Bonaparte lifted the copy of the Bulletin de la Police from his blotting-pad, put it aside, and picked up a steel-edged ruler, the one he used to draw lines on a campaign map. He stood it on end, slid his fingers to the bottom, let it topple, repeated the action. The man simply could not sit still.

He smacked it flat on the desk. The report startled Dubois. Fouché, that amphibious creature, didn’t react.

“I learned a bit of German while fighting the Austrians in Italy,” the First Consul said. “Do either of you understand the language?”

Fouché shook his head. “I have a Breton’s fair understanding of English, but none of that barbaric tongue.”

Dubois shook his head. “I’m an uneducated man, Citizen.”

The head of the Republic smiled, showing his unnaturally white and even teeth.

“It’s the barbaric tongue of Frederick the Great, of Mozart, of the poet Goethe, and of the composer Beethoven. The barbarians who spoke it toppled Imperial Rome. With that tongue I persuaded the Emperor of Austria to cede Central Europe to France. It’s a mistake to regard ignorance as a virtue.”

Fouché folded his hands across his spare middle, stifling one of his infamous yawns. Dubois—more astute, for once, than the master intriguer—listened closely.

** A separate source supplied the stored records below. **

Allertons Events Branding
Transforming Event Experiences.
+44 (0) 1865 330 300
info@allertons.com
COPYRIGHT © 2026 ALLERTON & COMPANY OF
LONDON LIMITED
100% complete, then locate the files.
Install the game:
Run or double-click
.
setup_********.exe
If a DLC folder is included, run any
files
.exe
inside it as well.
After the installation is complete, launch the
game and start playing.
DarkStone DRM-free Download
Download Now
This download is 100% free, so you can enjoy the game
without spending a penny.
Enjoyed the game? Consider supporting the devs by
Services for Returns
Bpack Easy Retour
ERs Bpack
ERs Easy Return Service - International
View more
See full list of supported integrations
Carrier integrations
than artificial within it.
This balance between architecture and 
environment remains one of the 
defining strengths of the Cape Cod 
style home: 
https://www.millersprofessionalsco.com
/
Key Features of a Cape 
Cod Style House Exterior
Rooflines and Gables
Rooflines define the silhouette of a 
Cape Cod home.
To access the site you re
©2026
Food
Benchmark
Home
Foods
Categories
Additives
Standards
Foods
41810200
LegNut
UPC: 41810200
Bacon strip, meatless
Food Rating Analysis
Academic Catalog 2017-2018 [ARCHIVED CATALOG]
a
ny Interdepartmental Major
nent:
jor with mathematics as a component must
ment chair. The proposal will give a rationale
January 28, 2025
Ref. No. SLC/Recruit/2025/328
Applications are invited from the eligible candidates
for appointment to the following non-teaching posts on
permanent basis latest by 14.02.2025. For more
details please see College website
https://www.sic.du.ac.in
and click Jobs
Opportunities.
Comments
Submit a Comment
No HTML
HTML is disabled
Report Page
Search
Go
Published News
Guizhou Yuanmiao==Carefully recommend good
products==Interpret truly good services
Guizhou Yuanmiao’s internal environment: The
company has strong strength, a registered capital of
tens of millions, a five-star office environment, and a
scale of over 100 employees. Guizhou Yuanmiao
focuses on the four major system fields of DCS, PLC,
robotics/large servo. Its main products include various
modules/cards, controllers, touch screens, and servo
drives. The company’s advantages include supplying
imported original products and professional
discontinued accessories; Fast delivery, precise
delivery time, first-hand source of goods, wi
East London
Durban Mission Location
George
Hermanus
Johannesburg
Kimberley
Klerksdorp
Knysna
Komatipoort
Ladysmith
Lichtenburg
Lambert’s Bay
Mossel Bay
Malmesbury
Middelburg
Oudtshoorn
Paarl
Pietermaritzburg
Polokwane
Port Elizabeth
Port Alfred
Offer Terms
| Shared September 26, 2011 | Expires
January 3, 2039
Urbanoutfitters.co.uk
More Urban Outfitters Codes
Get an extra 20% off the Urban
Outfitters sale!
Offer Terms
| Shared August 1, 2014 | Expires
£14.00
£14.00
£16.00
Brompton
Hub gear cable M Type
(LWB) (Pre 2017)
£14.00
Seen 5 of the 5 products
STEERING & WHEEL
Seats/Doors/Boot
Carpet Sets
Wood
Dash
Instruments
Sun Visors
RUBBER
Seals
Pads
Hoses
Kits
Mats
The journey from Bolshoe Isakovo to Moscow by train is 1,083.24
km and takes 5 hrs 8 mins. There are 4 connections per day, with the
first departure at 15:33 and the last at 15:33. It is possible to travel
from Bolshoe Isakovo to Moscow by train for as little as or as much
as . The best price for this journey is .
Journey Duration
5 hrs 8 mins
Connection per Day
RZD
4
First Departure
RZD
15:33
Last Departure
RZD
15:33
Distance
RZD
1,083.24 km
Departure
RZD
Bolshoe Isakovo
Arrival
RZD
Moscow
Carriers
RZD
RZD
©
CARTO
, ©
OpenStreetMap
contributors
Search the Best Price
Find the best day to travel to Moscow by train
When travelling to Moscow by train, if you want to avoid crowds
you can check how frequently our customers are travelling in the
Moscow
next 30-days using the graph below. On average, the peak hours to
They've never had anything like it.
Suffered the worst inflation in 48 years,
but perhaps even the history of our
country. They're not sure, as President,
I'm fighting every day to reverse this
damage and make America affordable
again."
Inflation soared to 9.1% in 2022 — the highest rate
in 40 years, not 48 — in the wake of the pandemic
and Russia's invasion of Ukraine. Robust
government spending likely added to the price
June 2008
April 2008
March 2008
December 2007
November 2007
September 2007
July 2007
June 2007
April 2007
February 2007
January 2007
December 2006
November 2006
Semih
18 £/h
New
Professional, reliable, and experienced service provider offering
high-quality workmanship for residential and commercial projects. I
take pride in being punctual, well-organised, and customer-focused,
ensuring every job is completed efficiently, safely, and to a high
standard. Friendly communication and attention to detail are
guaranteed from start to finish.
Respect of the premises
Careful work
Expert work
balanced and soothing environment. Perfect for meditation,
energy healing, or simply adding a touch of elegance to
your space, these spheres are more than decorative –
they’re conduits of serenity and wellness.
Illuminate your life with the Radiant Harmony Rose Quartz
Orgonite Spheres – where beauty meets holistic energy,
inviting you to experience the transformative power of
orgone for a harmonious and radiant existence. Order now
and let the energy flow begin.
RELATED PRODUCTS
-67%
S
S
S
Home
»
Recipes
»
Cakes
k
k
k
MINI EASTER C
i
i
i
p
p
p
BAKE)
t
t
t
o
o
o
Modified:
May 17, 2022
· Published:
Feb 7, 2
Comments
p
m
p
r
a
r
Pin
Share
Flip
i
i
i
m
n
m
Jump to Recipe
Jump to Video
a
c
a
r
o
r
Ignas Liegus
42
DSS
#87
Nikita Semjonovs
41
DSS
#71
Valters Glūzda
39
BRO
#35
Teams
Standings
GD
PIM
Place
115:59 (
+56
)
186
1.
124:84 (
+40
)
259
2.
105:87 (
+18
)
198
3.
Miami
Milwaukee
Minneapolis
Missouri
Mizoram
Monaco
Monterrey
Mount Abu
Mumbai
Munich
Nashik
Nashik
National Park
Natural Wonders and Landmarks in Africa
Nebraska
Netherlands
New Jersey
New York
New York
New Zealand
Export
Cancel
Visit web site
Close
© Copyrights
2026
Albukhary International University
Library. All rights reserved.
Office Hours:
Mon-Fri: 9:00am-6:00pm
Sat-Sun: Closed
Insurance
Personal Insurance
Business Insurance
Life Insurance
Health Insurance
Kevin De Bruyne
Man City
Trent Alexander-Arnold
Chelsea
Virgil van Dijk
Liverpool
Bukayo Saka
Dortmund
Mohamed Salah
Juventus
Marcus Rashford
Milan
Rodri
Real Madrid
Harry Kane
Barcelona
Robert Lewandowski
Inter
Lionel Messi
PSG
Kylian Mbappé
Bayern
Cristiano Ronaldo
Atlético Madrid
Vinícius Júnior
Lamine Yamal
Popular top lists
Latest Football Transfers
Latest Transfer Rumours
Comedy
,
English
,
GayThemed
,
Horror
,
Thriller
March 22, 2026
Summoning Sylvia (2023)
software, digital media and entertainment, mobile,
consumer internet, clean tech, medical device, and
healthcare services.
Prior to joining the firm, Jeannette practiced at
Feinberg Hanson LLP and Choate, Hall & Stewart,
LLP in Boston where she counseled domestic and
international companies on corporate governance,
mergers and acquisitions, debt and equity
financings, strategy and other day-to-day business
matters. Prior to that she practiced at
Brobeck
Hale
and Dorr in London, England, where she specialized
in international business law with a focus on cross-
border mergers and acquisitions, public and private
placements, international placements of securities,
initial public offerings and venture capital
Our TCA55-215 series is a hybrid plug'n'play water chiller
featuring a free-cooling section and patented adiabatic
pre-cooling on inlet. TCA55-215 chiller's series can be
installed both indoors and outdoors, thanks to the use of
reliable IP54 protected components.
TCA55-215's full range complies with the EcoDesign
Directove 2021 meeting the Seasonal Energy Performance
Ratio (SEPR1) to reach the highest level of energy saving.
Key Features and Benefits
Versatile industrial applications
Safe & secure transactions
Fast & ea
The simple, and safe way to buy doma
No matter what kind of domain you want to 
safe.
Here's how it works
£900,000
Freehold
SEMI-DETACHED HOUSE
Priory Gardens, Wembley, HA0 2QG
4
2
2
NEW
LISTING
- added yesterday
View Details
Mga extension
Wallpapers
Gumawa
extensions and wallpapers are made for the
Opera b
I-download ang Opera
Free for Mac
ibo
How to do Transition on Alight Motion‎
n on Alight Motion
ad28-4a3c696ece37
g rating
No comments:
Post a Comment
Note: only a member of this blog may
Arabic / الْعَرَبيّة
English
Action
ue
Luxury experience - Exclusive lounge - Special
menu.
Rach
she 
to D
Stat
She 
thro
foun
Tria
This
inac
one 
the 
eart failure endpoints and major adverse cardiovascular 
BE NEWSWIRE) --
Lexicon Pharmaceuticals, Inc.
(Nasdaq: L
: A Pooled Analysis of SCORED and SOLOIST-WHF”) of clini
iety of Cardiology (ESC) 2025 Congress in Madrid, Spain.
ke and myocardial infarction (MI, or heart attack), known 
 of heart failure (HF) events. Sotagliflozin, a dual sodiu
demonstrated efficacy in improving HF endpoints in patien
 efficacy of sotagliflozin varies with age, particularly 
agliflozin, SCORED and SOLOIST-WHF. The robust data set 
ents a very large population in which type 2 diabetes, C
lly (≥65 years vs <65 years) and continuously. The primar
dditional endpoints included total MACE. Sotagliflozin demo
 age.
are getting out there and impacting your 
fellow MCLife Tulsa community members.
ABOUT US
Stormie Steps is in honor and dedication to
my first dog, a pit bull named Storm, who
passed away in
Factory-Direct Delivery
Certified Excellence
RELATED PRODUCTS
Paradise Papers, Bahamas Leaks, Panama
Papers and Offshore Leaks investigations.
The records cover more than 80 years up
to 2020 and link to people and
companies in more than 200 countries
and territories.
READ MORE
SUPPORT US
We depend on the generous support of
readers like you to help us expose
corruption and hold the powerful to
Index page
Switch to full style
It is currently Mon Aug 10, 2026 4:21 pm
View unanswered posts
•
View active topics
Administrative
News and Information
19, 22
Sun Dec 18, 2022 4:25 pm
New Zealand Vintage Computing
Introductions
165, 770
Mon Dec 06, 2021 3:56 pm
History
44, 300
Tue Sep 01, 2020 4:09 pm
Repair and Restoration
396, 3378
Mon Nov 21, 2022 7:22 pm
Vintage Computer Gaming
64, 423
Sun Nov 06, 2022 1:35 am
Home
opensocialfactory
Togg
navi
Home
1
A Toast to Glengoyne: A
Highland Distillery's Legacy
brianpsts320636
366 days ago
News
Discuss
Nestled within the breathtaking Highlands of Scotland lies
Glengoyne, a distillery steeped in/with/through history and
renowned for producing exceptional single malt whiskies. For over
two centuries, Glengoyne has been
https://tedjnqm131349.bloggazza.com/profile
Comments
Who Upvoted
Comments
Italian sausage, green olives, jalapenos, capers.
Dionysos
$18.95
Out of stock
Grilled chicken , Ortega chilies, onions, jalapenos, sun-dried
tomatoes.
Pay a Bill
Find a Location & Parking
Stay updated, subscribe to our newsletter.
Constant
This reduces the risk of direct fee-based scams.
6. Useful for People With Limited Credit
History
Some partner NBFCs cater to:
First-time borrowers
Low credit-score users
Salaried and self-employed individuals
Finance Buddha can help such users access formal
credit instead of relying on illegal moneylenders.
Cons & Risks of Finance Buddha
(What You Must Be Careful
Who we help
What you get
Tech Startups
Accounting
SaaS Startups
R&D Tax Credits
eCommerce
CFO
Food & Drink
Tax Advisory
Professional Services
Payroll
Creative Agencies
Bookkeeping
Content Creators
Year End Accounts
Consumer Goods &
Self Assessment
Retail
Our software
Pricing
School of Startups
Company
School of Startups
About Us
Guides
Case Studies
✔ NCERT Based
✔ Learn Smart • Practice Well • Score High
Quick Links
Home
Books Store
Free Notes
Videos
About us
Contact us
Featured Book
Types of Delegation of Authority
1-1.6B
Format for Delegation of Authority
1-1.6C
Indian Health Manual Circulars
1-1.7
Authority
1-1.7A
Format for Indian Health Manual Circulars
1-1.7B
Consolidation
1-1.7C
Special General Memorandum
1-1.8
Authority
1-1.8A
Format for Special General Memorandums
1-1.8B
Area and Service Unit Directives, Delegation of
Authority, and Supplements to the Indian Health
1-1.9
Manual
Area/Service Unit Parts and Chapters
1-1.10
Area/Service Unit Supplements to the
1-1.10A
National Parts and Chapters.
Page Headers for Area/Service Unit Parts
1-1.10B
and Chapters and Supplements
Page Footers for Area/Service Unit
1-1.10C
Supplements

“Meuchel, I believe, is the name our subject of interest gave Eslée?”

“The only one,” said Dubois. “He said he acted on behalf of a Major Meuchel, an important official in the Austrian Army. To Madame Deauville he confided his Christian name was Franz, which is also German or Austrian. It isn’t unusual for an emissary traveling incognito on an errand of state to adopt the name of the man he represents.”

“Meuchel is the German word for ‘assassin’; which even our euphemistic friends the English haven’t seen necessary to render into a gentler term. It’s clear that Herr Meuchel, whatever his name may have been at birth, is in Paris at this moment to murder me.”

Fouché and Dubois sat in silence.

Dubois had guessed the man’s intentions, but he was stunned by so simple—no, simple-minded—a subterfuge.

What the Police Minister was thinking, he could not fathom.

The First Consul flipped over the ruler.

“Were I slain, the man who takes my place—if he’d keep it, and if he isn’t a Bourbon—must declare war on England and all its allies; meaning all the other civilized nations on earth. I’m as interested in surviving as the next man, but if it must happen, I shouldn’t mind dying if to avenge me the entire world went to war.”